Refrigerator: Replacing Cooling Unit

By Barry Beam 8/20/08

Things I found to be problems causing the temperature to not be cold enough:

  1. The temperature should be 0-5 degrees in Freezer & 38 in refer.
  2. Check gasket around doors for a good seal.
  3. The coach was level but the refrigerator was not level to the coaching front to back. I had to have refrigerator removed & add a 1/8″ shim under the right side to make it level.
  4. Make sure aluminum paper attached to the cooling unit is attached with thermal mastic & has no air leaks.
  5. Before putting the refrigerator back in making sure the cabinet is sealed all around with Styrofoam and tape and leave no air gaps.
  6. There should be thermal mastic all around the cooling coil before attaching the fins to the rear of the refrigerator. I found one-half of fins were colder than the other half because there was not enough thermal mastic on one side to conduct cold.
  7. Raising the inside temperature probe on fins “UP” will lower temperature (heat rises). Under normal outside temperatures, I leave the probe in the center of fins.
  8. Good venting is necessary & a rear fan may assist in that. Mine appears to be in the wrong location & may have to be moved higher.
  9. High outside temperature and humidity made it difficult to keep inside temp down no matter what else I did.

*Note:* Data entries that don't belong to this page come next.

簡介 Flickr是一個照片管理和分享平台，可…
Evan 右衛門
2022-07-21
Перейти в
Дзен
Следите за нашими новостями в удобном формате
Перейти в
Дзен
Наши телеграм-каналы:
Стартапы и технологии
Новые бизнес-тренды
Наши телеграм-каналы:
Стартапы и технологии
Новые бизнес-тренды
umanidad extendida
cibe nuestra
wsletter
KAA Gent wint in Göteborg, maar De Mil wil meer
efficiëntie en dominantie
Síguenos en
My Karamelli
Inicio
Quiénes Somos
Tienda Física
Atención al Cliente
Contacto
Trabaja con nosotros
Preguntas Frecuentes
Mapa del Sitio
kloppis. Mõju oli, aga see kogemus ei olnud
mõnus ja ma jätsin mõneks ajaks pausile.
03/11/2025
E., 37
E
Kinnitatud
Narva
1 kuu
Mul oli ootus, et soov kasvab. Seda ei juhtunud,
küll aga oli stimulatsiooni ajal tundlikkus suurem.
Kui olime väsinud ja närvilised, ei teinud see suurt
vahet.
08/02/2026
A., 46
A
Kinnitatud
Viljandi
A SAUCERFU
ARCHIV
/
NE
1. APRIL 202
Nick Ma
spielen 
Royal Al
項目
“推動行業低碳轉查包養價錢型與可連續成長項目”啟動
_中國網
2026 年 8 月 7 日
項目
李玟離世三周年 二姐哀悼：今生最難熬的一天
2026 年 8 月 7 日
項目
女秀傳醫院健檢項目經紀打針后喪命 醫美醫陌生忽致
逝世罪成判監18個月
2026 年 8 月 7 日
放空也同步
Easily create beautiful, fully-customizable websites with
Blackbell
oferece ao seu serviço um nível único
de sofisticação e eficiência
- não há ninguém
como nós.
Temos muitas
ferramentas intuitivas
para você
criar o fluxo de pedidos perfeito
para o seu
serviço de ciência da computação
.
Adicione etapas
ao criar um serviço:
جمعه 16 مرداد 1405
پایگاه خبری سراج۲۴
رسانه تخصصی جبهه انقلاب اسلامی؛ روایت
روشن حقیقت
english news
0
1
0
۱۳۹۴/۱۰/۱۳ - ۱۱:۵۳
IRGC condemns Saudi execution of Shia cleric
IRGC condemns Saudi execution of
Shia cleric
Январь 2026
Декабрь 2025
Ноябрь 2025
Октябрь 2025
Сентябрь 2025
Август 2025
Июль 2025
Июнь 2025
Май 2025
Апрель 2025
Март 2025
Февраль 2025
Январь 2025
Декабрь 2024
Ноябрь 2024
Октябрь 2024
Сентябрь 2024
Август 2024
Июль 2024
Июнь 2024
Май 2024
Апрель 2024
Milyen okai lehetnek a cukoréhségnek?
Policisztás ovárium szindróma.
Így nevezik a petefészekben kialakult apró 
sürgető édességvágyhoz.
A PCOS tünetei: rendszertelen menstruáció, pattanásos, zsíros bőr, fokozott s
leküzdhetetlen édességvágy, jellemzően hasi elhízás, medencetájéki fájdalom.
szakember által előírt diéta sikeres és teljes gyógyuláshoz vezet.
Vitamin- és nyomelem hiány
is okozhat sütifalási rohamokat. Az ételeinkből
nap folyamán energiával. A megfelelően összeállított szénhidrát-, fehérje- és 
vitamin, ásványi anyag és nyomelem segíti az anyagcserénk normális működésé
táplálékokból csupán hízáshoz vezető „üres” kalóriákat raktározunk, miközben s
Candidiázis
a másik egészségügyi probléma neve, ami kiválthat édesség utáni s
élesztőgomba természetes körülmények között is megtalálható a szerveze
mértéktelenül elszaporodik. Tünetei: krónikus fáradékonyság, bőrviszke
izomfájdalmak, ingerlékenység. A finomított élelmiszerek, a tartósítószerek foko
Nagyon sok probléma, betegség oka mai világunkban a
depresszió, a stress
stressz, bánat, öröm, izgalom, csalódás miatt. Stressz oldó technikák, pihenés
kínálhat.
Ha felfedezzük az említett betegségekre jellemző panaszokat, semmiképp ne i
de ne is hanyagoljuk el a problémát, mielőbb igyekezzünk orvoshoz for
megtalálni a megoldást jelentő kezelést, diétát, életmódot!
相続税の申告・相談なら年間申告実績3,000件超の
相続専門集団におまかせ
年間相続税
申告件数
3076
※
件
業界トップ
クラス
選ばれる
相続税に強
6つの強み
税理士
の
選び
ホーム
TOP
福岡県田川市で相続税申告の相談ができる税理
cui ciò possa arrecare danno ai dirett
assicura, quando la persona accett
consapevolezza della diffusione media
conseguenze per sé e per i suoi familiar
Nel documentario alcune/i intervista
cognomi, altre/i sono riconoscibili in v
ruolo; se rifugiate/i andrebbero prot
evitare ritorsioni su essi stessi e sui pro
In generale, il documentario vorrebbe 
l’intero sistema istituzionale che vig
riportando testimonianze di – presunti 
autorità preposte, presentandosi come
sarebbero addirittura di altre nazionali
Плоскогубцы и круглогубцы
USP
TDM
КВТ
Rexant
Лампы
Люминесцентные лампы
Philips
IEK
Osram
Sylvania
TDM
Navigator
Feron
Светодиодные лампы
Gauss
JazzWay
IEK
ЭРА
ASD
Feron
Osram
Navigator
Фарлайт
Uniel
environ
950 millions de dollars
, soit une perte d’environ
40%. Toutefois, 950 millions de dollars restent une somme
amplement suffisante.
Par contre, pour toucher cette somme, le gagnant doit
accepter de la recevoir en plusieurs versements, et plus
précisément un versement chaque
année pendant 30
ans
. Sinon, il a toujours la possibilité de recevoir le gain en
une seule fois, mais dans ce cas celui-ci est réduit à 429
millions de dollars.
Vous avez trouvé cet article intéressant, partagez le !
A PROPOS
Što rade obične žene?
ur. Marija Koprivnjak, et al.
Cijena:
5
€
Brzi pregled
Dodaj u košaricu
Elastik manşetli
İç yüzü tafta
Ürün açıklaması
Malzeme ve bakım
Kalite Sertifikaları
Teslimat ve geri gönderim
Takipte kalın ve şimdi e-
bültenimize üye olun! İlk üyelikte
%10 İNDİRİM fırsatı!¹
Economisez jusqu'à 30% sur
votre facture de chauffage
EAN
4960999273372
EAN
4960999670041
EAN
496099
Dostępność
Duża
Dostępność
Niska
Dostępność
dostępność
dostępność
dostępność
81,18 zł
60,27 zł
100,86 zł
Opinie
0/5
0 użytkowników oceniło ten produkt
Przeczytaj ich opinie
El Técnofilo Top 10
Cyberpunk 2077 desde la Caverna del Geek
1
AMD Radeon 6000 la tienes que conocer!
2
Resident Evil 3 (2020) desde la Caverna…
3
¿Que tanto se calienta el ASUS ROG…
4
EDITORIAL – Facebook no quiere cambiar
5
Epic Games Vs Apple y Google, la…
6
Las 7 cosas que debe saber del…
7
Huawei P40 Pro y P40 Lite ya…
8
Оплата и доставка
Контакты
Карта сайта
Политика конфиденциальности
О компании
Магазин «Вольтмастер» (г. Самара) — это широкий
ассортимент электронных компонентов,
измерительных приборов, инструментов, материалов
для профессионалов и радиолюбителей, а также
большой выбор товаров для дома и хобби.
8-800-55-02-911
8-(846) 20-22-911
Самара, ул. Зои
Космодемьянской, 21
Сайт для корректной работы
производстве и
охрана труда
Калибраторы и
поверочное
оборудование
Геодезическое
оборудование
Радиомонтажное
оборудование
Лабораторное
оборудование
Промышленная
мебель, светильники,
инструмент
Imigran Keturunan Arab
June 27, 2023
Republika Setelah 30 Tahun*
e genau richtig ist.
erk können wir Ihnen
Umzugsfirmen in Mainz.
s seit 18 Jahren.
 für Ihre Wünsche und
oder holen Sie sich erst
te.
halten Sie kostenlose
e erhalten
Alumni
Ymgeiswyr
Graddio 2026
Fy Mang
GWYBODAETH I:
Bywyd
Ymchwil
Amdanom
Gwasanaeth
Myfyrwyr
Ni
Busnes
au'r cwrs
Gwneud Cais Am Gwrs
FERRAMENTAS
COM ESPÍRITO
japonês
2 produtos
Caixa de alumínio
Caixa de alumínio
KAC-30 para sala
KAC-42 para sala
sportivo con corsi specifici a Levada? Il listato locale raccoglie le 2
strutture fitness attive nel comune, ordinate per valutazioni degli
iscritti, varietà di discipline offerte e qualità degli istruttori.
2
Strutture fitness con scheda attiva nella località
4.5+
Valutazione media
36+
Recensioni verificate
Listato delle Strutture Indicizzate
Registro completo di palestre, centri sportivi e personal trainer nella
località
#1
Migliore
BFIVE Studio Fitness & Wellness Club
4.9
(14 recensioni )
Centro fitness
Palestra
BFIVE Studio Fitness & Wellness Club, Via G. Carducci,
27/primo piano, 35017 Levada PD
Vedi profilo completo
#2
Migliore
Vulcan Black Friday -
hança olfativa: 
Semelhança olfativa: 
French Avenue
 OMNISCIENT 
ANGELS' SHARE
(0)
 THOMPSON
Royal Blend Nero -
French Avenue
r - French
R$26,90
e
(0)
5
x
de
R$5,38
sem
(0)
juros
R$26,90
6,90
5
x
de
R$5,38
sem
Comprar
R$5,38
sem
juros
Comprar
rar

Changing a Cooling Unit after Hot Wiring it to determine it was faulty

Shaving expanding foam to fit flush. The key to a successful cooling unit installation is a snug fit between the cooling unit head (foam block) and the box, with the head all the way into the cavity of the refrigerator and no air leaks.
The cooling unit needs to fit all the way into the refrigerator cavity and not be held back by any part of the foam block. Adding thermal mastic all around it before reinstalling to get a good airtight seal.
You can see there was not enough thermal mastic around the cooling coil to eliminate any gap between the coil and the fins.
Removing Ice Maker 
You can see the paper attached to the cooling unit was loose causing air leaks & needed to be secured with thermal mastic
Disconnect Rear Wiring 
Install 110 VAC Heating Elements 
The baffle is a spiral device that hangs down inside the chimney to slow the heat rise from the propane burner.
Attach Rear Fan Thermostat to Fins
The sides of the foam block need to be sealed with premium or thermal mastic to prevent air leaks. Other parts of the cooling unit give off heat and the slightest air gap around the foam block will allow this heat into the refrigerator
Screw new cooling unit onto Box and put thermal mastic all-around the aluminum paper so there is no air leak.
Install Double Cooling Fan 
Rewire rear of Refrigerator. Install all the peripherals that you had removed earlier (heat elements, baffle, burners etc.)
Before reinstalling Fin Unit in Refrigerator , apply about a 3/8″ bead of thermal mastic along the entire length of the evaporator coil
1″ Gap all-around box needed to be sealed with Styrofoam & tape before putting refrigerator back in.
The freezer coil protrudes horizontally into the freezer instead of being embedded vertically into the foam. The freezer coil needs to be perpendicular to the cooling unit body. Apply thermal mastic on top of the coil before replacing the plate.